2019 Annual Meeting of the American Association of Geographers (AAG), 3-8 April, Washington D.C.
This paper is based on my article for the forthcoming first issue of Radical Housing Journal, which will be launched at the 2019 AAG. It is included in the session, “Introducing the Radical Housing Journal: Launch of Issue 1 and Scholar-Activist Work From Forthcoming Issues (Part II)”, organised by Erin McElroy and Michele Lancione, and featuring AbdouMaliq Simone as discussant.

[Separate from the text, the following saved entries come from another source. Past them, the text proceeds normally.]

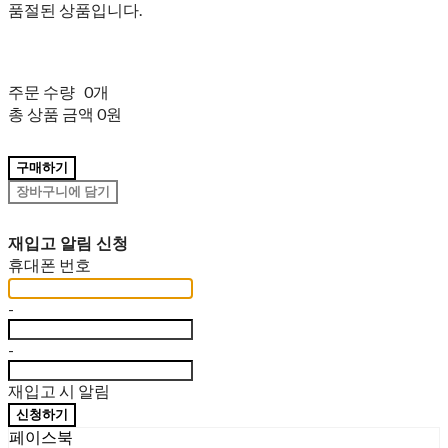
품절된 상품입니다.
주문 수량
0개
총 상품 금액
0원
구매하기
장바구니에 담기
재입고 알림 신청
휴대폰 번호
-
-
재입고 시 알림
신청하기
페이스북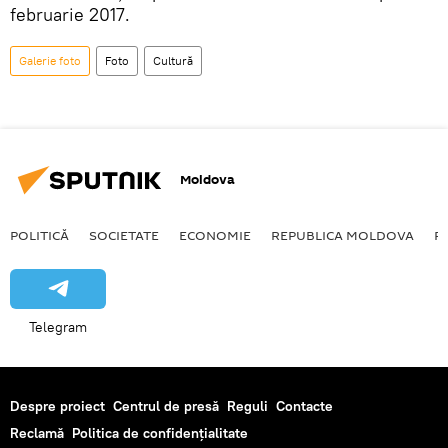
februarie 2017.
Galerie foto
Foto
Cultură
Moldova
POLITICĂ
SOCIETATE
ECONOMIE
REPUBLICA MOLDOVA
R
Telegram
Despre proiect
Centrul de presă
Reguli
Contacte
Reclamă
Politica de confidențialitate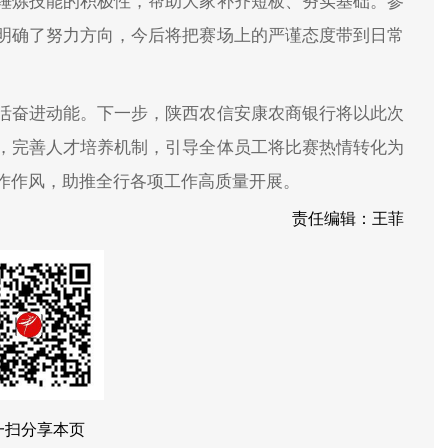
锤炼技能的积极性，帮助大家补齐短板、夯实基础。参
明确了努力方向，今后将把赛场上的严谨态度带到日常
活奋进动能。下一步，陕西农信安康农商银行将以此次
，完善人才培养机制，引导全体员工将比赛热情转化为
作作风，助推全行各项工作高质量开展。
责任编辑：王菲
一扫分享本页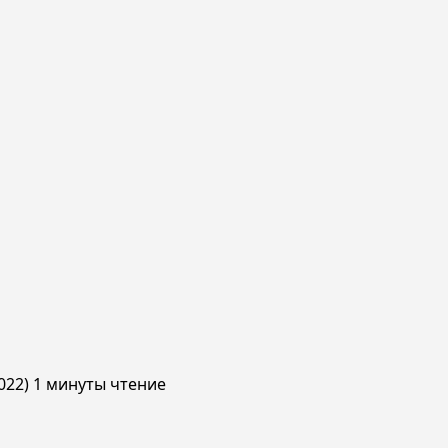
022)
1 минуты чтение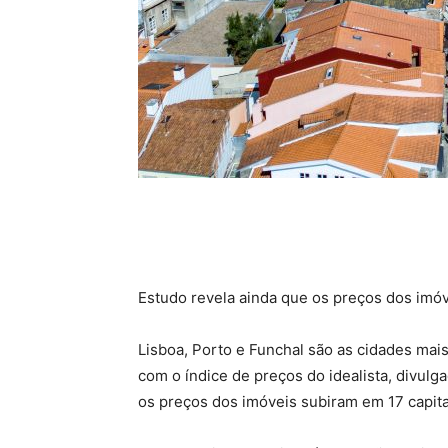
Estudo revela ainda que os preços dos imóv
Lisboa, Porto e Funchal são as cidades mai
com o índice de preços do idealista, divul
os preços dos imóveis subiram em 17 capitai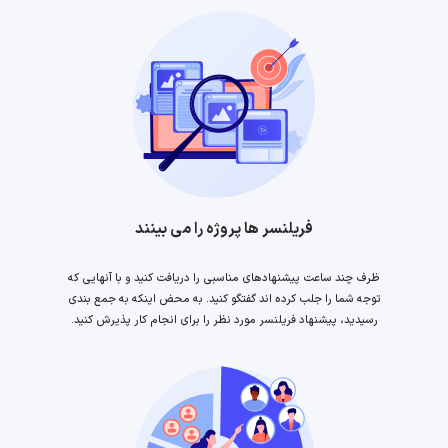
فریلنسر ها پروژه را می بینند
ظرف چند ساعت پیشنهادهای مناسبی را دریافت کنید و با آنهایی که
توجه شما را جلب کرده اند گفتگو کنید. به محض اینکه به جمع بندی
رسیدید، پیشنهاد فریلنسر مورد نظر را برای انجام کار پذیرش کنید.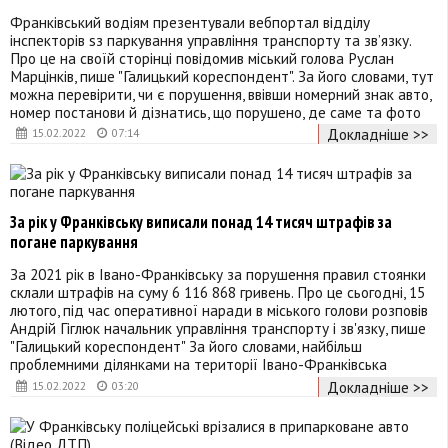
Франківський водіям презентували вебпортал відділу
інспекторів sз паркування управління транспорту та зв’язку.
Про це на своїй сторінці повідомив міський голова Руслан
Марцінків, пише "Галицький кореспондент". За його словами, тут
можна перевірити, чи є порушення, ввівши номерний знак авто,
номер постанови й дізнатись, що порушено, де саме та фото
Докладніше >>
15.02.2022
07:14
За рік у Франківську виписали понад 14 тисяч штрафів за
погане паркування
За 2021 рік в Івано-Франківську за порушення правил стоянки
склали штрафів на суму 6 116 868 гривень. Про це сьогодні, 15
лютого, під час оперативної наради в міського голови розповів
Андрій Гіглюк начальник управління транспорту і зв'язку, пише
"Галицький кореспондент" За його словами, найбільш
проблемними ділянками на території Івано-Франківська
Докладніше >>
15.02.2022
03:20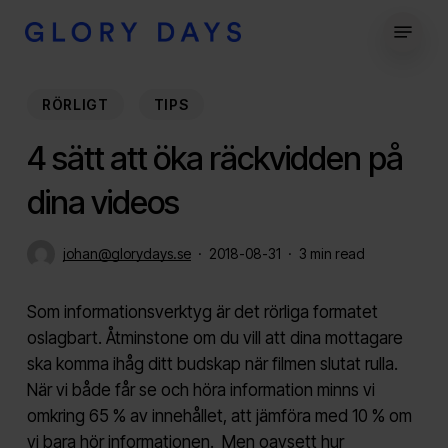
Skip
Menu
to
Close
main
Menu
content
RÖRLIGT
TIPS
4 sätt att öka räckvidden på
dina videos
johan@glorydays.se
2018-08-31
3 min read
Som informationsverktyg är det rörliga formatet
oslagbart. Åtminstone om du vill att dina mottagare
ska komma ihåg ditt budskap när filmen slutat rulla.
När vi både får se och höra information minns vi
omkring 65 % av innehållet, att jämföra med 10 % om
vi bara hör informationen. Men oavsett hur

In this paper, I forward the concept of benevolent evictions to describe a new mode of dispossession, whereby expulsions from the urban core to the periphery are facilitated through the deployment of benevolence as a technology of evictions. Drawing on the experience of a community association in Pasig City in Metro Manila, Philippines, I examine how benevolent evictions, as materialized in The People’s Plan, reconfigured community participation and activist contestations. I distil the politics of participation by troubling practices of inclusion in housing affairs and exclusion in flood control matters; and critically assess the implications of non-transgressive co-production models on organizing for housing justice. While democratizing housing solutions did not necessarily result in the democratization of participation, I argue that the contradictions that emerge present radical possibilities for rewriting the politics of participation toward the transformation of slum-state and citizen-state relations.